Development/Plasticity/Repair
GABAA and Metabotropic Glutamate Receptors Regulate Gap Junctions
Won-Mee Park, Yongfu Wang, Soodong Park, Janna V. Denisova, Joseph D. Fontes, et al.
(see pages 5909–5920)
During development, neurons within many areas of the CNS are coupled by gap junctions. These junctions contribute to the generation of synchronous oscillations and are thought to be important in synaptogenesis and circuit formation, as well as neuronal survival and apoptosis. As the brain matures, increased activity of NMDA receptors triggers decoupling of gap junctions. Park et al. now report that gap junction coupling and expression of the gap junction protein connexin-36 (Cx36) are also regulated by type II metabotropic glutamate receptors (mGluRIIs) and GABAA receptors (GABAARs) in rat hypothalamic and cortical neurons. Activating mGluRIIs or inhibiting GABAARs enhanced developmental increases in coupling and Cx36 expression, whereas mGluRII antagonist or GABAAR agonist reduced coupling and Cx36 expression. Increases in Cx36 expression involved a neuron-restrictive silencer element in its promoter, which represses transcription when occupied, whereas decreases in expression were mediated by a sequence in the 3′ untranslated region of the Cx36 mRNA.

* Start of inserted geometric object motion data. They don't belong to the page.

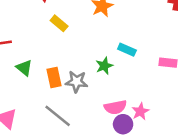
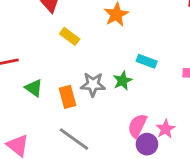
gray star: (77, 82) -> (93, 84), moved
pink semicircle: (115, 107) -> (137, 126), turned 130

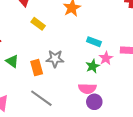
green star: (122, 81) -> (93, 66), moved
pink semicircle: (137, 126) -> (87, 88), turned -114
pink star: (165, 129) -> (106, 58), moved

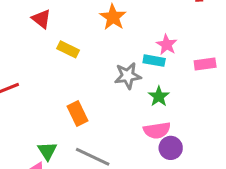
pink star: (106, 58) -> (167, 45), moved
gray star: (55, 59) -> (128, 76), moved
green triangle: (12, 61) -> (47, 151), moved, turned 32

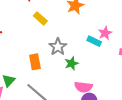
gray star: (128, 76) -> (58, 47), moved, turned 30
green star: (159, 96) -> (71, 63), moved

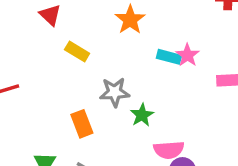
cyan rectangle: (94, 41) -> (169, 57), moved
gray star: (58, 47) -> (115, 92), turned -30

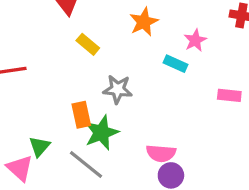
pink star: (187, 55) -> (195, 40), moved
green star: (142, 115) -> (101, 133), moved, size x1.5

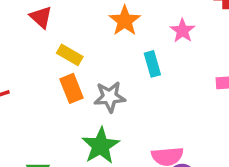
cyan rectangle: (175, 64) -> (152, 64), moved, turned 60
orange rectangle: (81, 115) -> (72, 88), moved

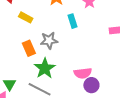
orange rectangle: (72, 88) -> (29, 48), moved

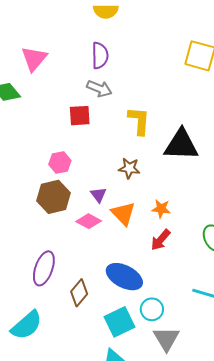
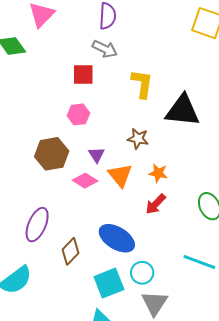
pink hexagon: (60, 163) -> (78, 114), moved
brown star: (129, 168) -> (138, 139), moved

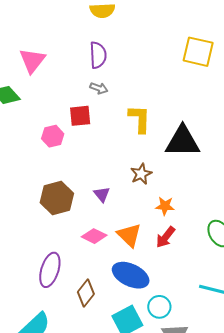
gray arrow: (105, 49) -> (99, 88), size x0.7
pink hexagon: (78, 114) -> (53, 136), moved
brown star: (138, 139) -> (141, 174), turned -30
orange triangle: (120, 175) -> (129, 235), moved
pink diamond: (85, 181) -> (94, 236), moved

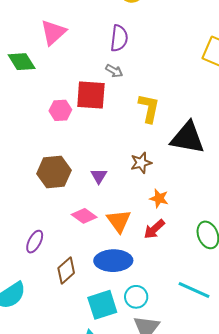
red square: (80, 116) -> (91, 95), size x1.4
purple ellipse: (50, 270) -> (35, 242), size x0.7
blue ellipse: (131, 275) -> (113, 261), turned -36

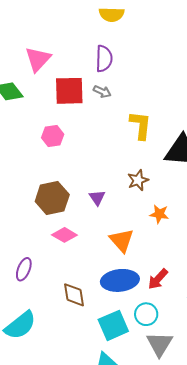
red square: (91, 95) -> (69, 91), moved
pink diamond: (84, 216) -> (64, 235), moved
red arrow: (154, 229) -> (158, 279), moved
purple ellipse: (35, 242) -> (24, 269), moved
brown diamond: (66, 270) -> (74, 295), turned -52

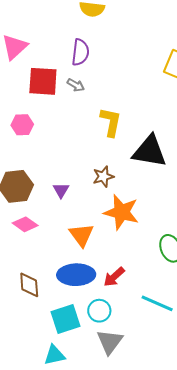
orange star: (159, 214) -> (121, 212), size x1.8

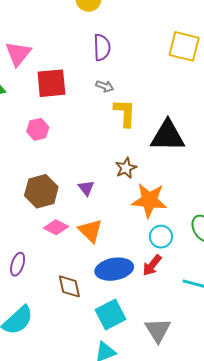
purple semicircle: (80, 52) -> (102, 47), moved
gray arrow: (76, 85) -> (105, 86), moved
orange triangle: (81, 235) -> (90, 231), moved
cyan circle: (99, 311) -> (161, 237), moved

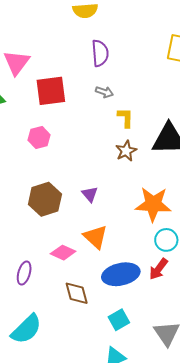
yellow L-shape: (125, 113) -> (125, 118), size x0.7
brown star: (126, 168) -> (126, 151), moved
pink diamond: (56, 227) -> (63, 253), moved
cyan square: (111, 314) -> (119, 320), size x0.7

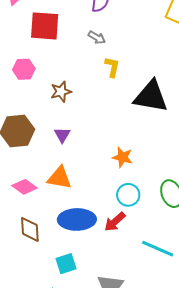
brown star: (126, 151) -> (61, 92), moved
orange star: (153, 204) -> (122, 157), size x0.6
orange triangle: (96, 237) -> (59, 178), turned -44

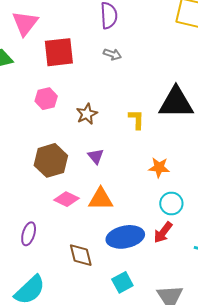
yellow L-shape: (112, 67) -> (136, 119), moved
pink diamond: (25, 187) -> (67, 199), moved

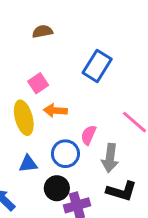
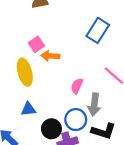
blue rectangle: (97, 66) -> (98, 30), moved
orange arrow: (55, 111) -> (50, 56), moved
blue circle: (65, 154) -> (76, 120), moved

Behavioral/Systems/Cognitive
Antipsychotic Action Requires Muscarinic Receptors on MSNs
Ditte Dencker, Gitta Wörtwein, Pia Weikop, Jongrye Jeon, Morgane Thomsen, et al.
(see pages 5905–5908)
Schizophrenic hallucinations and delusions are probably caused by excessive dopamine, and therefore most antipsychotic drugs are dopamine D2 receptor antagonists. Changes in neurotransmitter systems that interact with the dopamine system likely contribute to psychotic symptoms, however. Levels of muscarinic acetylcholine receptors (mAChRs), for example, are reduced in schizophrenics, and M1/M4 mAChR agonists, such as xanomeline, improve symptoms. M4 is the main mAChR subtype in the striatum, where it is expressed on cholinergic interneurons and on striatonigral medium spiny neurons (MSNs) that express D1 dopamine receptors. In transgenic mice lacking M4 mAChRs in D1-expressing neurons (D1-M4-KO mice), striatal dopamine release is elevated and the ability of mAChR agonists to counter D1 receptor-mediated increases in cAMP is abolished. Dencker et al. report that amphetamine-induced hyperlocomotion—a behavior that is reduced by antipsychotic drugs—was reduced by xanomeline in wild-type, but not D1-M4-KO mice, suggesting that the antipsychotic effect requires activation of M4 receptors in striatonigral MSNs.
Neurobiology of Disease
Viral Expression of Orexin Reduces Cataplexy in Narcoleptic Mice
Meng Liu, Carlos Blanco-Centurion, RodaRani Konadhode, Suraiya Begum, Dheeraj Pelluru, et al.
(see pages 6028–6040)
The sleep–wake cycle is regulated by reciprocal inhibitory connections between sleep-active GABAergic neurons in the ventrolateral preoptic nucleus and wake-active monoaminergic neurons in the brainstem. Hypothalamic orexin neurons—which receive inputs from circadian, emotional, and energy control systems—inhibit sleep-active neurons and excite wake-active neurons, thus preventing inappropriate transitions between sleep and wake states. Loss of orexin neurons causes narcolepsy, characterized by sleep attacks and bouts of sudden muscle paralysis (cataplexy). Liu et al. used adeno-associated virus to express orexin in the zona incerta and lateral hypothalamus of mice in which orexin neurons had degenerated. This restored levels of orexin in the CSF to normal levels and reduced the number and duration of cataplexy bouts. It did not affect the number of sleep attacks, however, suggesting that cataplexy and sleep attacks involve distinct circuits. Orexin neurons express other neuropeptides besides orexin, so reducing sleep attacks might require restoration of another modulator.